NBC’s 90th anniversary celebration, at 9 p.m. Sunday, takes two hours to chart the network’s story starting with radio.
But the focus will be on television and such classic series as “Laugh-In,” “Saturday Night Live,” “Hill Street Blues,” “Cheers,” “The Golden Girls,” “Seinfeld,” “ER” and “Friends.” Kelsey Grammer of “Frasier” hosts the program from the Paley Center. The starry representatives include William Shatner, Ted Danson and Tina Fey. Here’s hoping they give Johnny Carson a lot of love.
In 1923, the Radio Corporation of America (RCA) acquired control of WJZ in Newark, New Jersey (now WABC), from Westinghouse, and moved the station to New York City. The same year, RCA obtained a license for station WRC in Washington, D.C. (now WTEM), and attempted to transmit audio between WJZ and WRC via low-quality telegraph lines, in an effort to make a network comparable to that operated by American Telephone & Telegraph.
AT&T had created its own network in 1922, with WEAF in New York serving the research and development function for Western Electric's research and development of radio transmitters and antennas, as well as AT&T's long-distance and local Bell technologies for transmitting voice- and music-grade audio over short and long distances, via both wireless and wired methods. WEAF's regular schedule of a variety of programs, and its selling of commercial sponsorships, had been a success, and what was known at first as "chain broadcasting" became a network that linked WJAR in Providence, Rhode Island (now WHJJ) and AT&T's WCAP in Washington, D.C. (now off the air).
Since AT&T refused access of its high-quality phone lines to competitors, RCA's New York-Washington operated with uninsulated telegraph lines which were incapable of good audio transmission quality and very susceptible to both atmospheric and man-made electrical interference.
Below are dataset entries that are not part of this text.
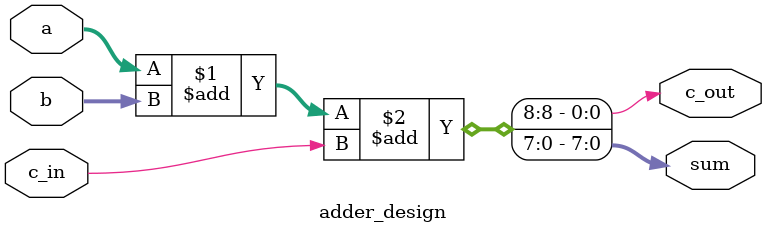
<source format=sv>
module adder_design(input logic [7:0] a,
 input logic [7:0] b,
 input logic c_in,
 output logic [7:0] sum,
 output logic c_out);

 assign {c_out, sum}=a+b+c_in;

endmodule: adder_design
</source>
In 1926, however, the management of AT&T concluded that operating a radio network was incompatible with its operation of America's telephone and telegraph service, and sold WEAF and WCAP to RCA for approximately one million dollars. As part of the purchase, RCA also gained the rights to rent AT&T's phone lines for network transmission, and the technology for operating a quality radio network.
On September 13, 1926, RCA chairman of the board Owen D. Young and president James G. Harbord announced the formation of the National Broadcasting Company, Inc., to begin broadcasting upon RCA's acquisition of WEAF on November 15. "The purpose of the National Broadcasting Company will be to provide the best programs available for broadcasting in the United States. ... It is hoped that arrangements may be made so that every event of national importance may be broadcast widely throughout the United States," announced M.H. Aylesworth, the first president of NBC, in the press release.
|David Sarnoff - 1939|
Although RCA was identified as the creator of the network, NBC was actually owned 50% by RCA, 30% by General Electric, and 20% by Westinghouse.
The network officially was launched at 8 p.m. ET on Monday, November 15, 1926.
Dubbed the National Broadcast Company, it originally had two separate networks, both focused primarily on the East Coast: the Red Network, which broadcast entertainment and music, and the Blue Network, which carried news. In 1927 the West Coast got its own version of the Red and Blue with the creation of the Orange and Gold networks, which largely showed the same programs. Two years later NBC broadcast its signature three-note chime for the first time as a way to present the station identification required by their broadcast license.
Almost from the start, however, legal troubles tangled NBC's corporate history. In 1931 antitrust issues forced RCA to split from General Electric; the orphaned company moved into new digs in New York City's Rockefeller Center (which remains its headquarters to this day). Despite a spirited rivalry with fellow broadcasting giant CBS in the golden age of radio, NBC ruled the dial — a supremacy that sparked further antitrust investigations from the newly created Federal Communications Commission. In 1939 the FCC ordered RCA to spin off NBC entirely; RCA, in a successful effort to avoid this outcome, instead sold off the Blue Network in 1943. It would eventually become the American Broadcasting Company (now known as ABC).